J’avais trouvé deux autres médecins piégés et mon reportage avait embarrassé les autorités – qui avaient d’abord nié mener de telles actions – et les avait forcées à cesser de mettre les flics aux trousses des médecins. L’embellie de l’économie, quelques années plus tard, réduisit les listes de l’aide sociale et effaça tout cela des mémoires. En 1989, la parité de l’aide sociale fut rétablie pour toutes les générations. Les mili­tants quittèrent les manchettes et je les perdis de vue.

Les réponses que ces jeunes donnaient aux questions d’équité sociale étaient parfois dogmatiques, obnubilés qu’ils étaient par la quête d’un grand soir qui libérerait du joug capitaliste tous les pauvres et les exclus. Mais sans leur énergie, leur idéalisme, leur refus de baisser les bras, notre démocratie aurait été moins forte.

Ce fameux soir de 1985, j’étais passée chez l’un d’eux, après la fermeture du journal, pour obtenir des détails sur ce que préparait ce groupe disparate, qui n’avait pas de bureau et se réinventait chaque semaine. Nous avions environ le même âge. Étions tous deux issus d’un milieu ouvrier. Moi de Montréal. Lui d’Abitibi. Il avait un talent de vulgarisateur qui avait rapidement fait de lui ma meilleure porte d’entrée dans un monde de militance que je connaissais peu et comprenais mal.

Tout récemment, son nom sur un livre nouvellement paru en librairie a accroché mon regard et ravivé le souvenir de la photo prise par la SQ.

Une gauche possible, publié aux éditions Liber, est le récit de ce qu’il est advenu du jeune anarchiste surveillé par la Sûreté il y a 25 ans.
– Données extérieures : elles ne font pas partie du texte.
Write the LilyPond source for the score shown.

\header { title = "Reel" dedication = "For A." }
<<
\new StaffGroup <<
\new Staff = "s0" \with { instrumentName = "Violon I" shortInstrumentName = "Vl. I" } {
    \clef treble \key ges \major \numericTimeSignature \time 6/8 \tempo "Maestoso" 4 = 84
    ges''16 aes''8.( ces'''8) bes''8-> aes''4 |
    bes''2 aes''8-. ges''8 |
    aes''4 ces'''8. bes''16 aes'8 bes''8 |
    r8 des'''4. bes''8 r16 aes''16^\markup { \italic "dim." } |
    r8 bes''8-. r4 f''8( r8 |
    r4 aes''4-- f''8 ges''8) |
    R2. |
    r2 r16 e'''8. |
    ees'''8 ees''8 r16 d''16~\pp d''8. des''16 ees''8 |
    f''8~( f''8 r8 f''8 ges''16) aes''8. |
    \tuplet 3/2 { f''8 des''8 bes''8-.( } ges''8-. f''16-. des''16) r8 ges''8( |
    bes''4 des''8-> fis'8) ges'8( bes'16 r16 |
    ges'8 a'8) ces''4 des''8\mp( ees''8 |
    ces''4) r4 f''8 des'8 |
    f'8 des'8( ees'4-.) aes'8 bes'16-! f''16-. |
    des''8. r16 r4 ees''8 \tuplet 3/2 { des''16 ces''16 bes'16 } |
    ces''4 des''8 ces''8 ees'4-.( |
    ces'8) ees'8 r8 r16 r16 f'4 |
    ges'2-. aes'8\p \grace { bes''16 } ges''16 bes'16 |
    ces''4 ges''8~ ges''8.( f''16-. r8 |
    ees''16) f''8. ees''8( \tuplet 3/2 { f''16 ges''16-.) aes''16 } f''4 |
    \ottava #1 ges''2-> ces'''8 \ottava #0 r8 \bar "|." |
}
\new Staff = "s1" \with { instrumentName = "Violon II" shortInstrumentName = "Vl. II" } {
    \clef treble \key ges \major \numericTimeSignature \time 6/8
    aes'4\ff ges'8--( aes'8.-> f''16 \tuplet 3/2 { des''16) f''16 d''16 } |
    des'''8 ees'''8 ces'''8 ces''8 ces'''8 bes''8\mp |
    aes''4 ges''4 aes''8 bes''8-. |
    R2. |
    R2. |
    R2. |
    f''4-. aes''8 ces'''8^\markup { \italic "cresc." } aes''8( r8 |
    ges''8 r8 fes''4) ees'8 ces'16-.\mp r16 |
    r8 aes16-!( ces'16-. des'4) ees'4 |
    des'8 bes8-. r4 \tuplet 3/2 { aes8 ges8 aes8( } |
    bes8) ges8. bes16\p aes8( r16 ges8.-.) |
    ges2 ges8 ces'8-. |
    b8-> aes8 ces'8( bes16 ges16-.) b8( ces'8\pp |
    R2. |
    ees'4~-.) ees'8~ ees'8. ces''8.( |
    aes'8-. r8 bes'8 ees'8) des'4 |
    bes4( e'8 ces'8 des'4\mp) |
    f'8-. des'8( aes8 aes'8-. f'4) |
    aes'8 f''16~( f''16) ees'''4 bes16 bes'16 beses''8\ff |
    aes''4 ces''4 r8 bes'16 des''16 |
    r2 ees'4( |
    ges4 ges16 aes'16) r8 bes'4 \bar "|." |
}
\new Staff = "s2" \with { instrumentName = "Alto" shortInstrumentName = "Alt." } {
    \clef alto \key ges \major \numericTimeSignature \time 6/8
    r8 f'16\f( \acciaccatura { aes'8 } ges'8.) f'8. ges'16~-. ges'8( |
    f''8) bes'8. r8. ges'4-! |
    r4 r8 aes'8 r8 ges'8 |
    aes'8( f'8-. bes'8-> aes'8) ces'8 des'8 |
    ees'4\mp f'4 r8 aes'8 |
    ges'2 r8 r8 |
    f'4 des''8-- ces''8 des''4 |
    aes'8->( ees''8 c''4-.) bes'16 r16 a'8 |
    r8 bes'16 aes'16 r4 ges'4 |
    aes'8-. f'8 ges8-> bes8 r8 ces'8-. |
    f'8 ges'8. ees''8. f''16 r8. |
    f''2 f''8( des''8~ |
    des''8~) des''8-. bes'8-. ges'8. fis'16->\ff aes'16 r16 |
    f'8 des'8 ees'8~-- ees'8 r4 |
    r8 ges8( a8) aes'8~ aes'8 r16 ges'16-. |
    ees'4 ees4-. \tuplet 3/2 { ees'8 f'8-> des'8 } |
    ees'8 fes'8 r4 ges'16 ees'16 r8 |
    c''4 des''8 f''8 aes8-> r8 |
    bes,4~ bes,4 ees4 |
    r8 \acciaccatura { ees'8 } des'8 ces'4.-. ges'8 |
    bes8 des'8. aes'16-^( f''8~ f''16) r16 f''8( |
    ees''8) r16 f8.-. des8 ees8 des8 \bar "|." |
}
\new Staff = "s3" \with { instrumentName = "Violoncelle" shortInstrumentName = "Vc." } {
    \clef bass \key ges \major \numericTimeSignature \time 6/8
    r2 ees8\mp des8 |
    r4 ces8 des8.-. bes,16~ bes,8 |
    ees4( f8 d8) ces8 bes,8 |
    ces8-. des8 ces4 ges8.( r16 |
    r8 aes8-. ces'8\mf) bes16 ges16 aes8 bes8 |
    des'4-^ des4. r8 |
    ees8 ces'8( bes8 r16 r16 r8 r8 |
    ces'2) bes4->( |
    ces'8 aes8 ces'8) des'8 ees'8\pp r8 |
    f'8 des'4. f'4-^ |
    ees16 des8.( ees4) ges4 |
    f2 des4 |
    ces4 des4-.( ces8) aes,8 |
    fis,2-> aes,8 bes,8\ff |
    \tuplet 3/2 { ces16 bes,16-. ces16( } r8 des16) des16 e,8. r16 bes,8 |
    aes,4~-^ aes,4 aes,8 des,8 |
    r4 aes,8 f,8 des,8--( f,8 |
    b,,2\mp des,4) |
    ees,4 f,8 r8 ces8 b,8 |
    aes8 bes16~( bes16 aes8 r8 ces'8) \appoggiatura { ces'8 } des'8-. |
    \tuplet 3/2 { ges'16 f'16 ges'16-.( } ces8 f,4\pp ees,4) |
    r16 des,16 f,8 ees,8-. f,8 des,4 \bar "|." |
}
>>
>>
Entre de longues années au Chili, les enfants et la vie, le combat de Pierre Céré en faveur des droits des chômeurs continue.

Son livre parle aussi bien de souveraineté que de changements climatiques, d’intégration des immigrants que du stérile affrontement entre les lucides et les solidaires ! C’est un formidable plaidoyer pour la démocratie. Qui écorche au passage quelques dogmatismes de la gauche d’aujourd’hui. C’est aussi un beau coup de chapeau à tous les progrès accomplis au Québec depuis 40 ans. Difficile de refermer ce livre sans être touché par la sincérité et la lucidité de l’auteur. Sans ressentir aussi un grand attachement à ce système de gouvernement trop souvent victime, de nos jours, du désabusement des électeurs.

Pourquoi je vous raconte tout ça ?

Parce qu’on ne saura sans doute jamais vraiment ce qui s’est passé il y a 40 ans, lors de la crise d’Octobre, ni quel rôle les forces de police et les services secrets y ont joué. Mais on peut certainement se dire que si la police jugeait bon de surveiller la nuit, en 1985, ce jeune militant idéaliste, c’est que la crise d’Octo­bre avait laissé des traces.

 

ET ENCORE

« Je crains ceux qui craignent l’esprit libre et la critique.

Il existe une gauche impossible et non souhaitable.

Les matériaux de sa construction sont la langue de bois, l’excommunication et la rigidité idéologique.

J’ai rompu avec elle. »

Une gauche possible : Changement social et espace démocratique, par Pierre Céré, éditions Liber.